Structure pre-processing and descriptor calculation

All structures were represented in Simplified Molecular Line Entry Systems (SMILES) format and standardized for pH = 7 with MOE, prior to descriptor calculation. Two types of molecular descriptors were computed:

1. MOE 1D–2D descriptors (v2016.08, Molecular Operating Environment, Chemical Computing Group Inc., Montreal, QC, Canada).

2. Dragon 1D–2D descriptors (v7, Kode Chemoinformatics, Pisa, Italy).

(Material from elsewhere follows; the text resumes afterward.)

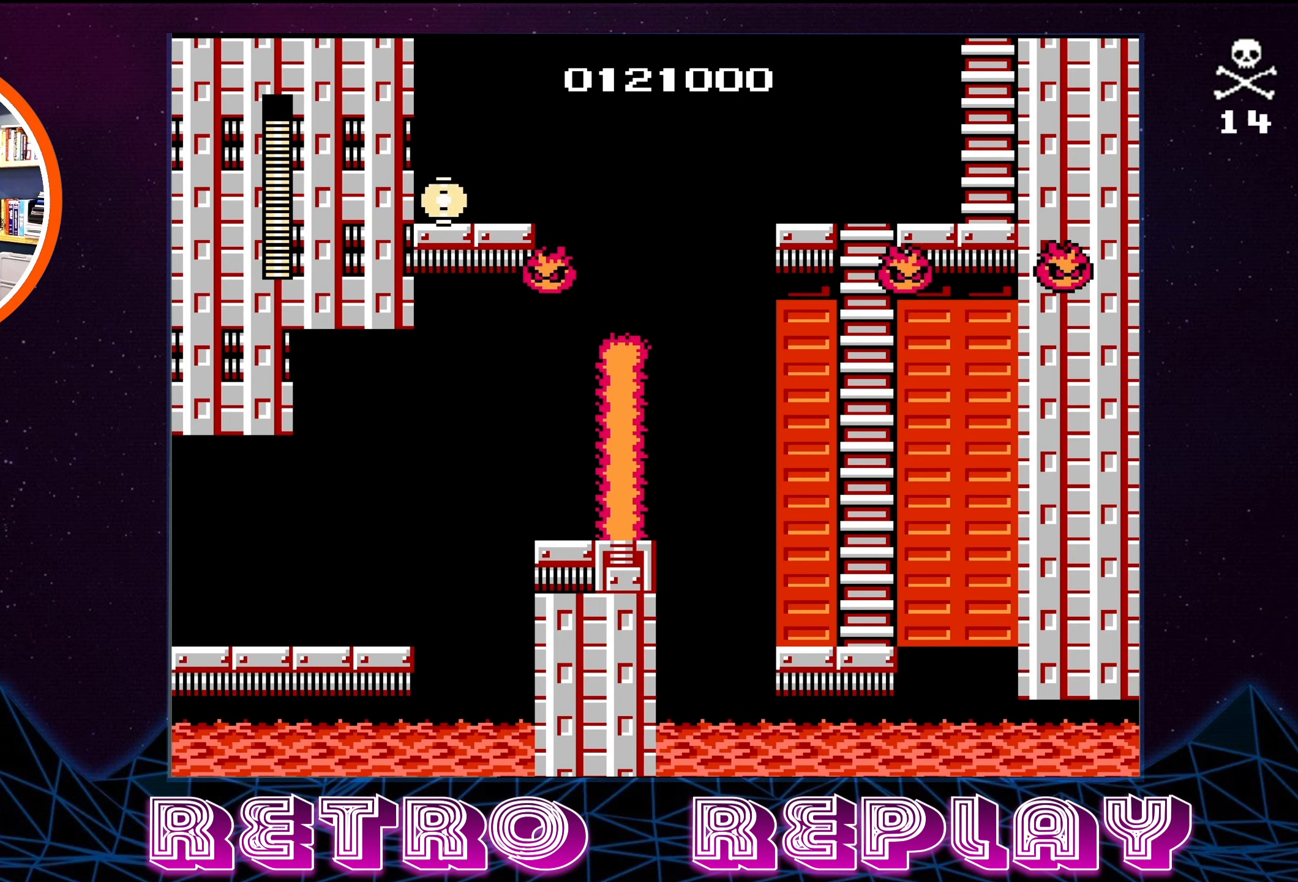
{"buttons": ["DPAD_UP"], "events": []}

Descriptors that were non-informative (relative standard deviation <2.5%), missing valued or redundant (R² > 0.95) were removed. For the latter case, the feature with the higher mean R² to all others was removed. This resulted in 120 MOE descriptors and 1188 Dragon descriptors. The descriptors were mean–centered and scaled to unit variance prior to any machine learning experiment, in order to avoid biased evaluations due to different descriptor scales.

Machine learning methods

Methodology

100% of the data were split into a five-fold cross-validation set (75%) and an external validation set (25%). To ensure similar log D_7.4-distributions in both splits, the objects were clustered in 10 groups according to their lipophilicity by k-mean clustering, and from each group 25% of the data were randomly left-out. A grid based five-fold cross-validation approach was chosen for re-parameterizing the models and exploring various feature combinations. Final models were re-trained on the entire training set. The robustness of the final models was assessed by 100-times training on y-randomized data.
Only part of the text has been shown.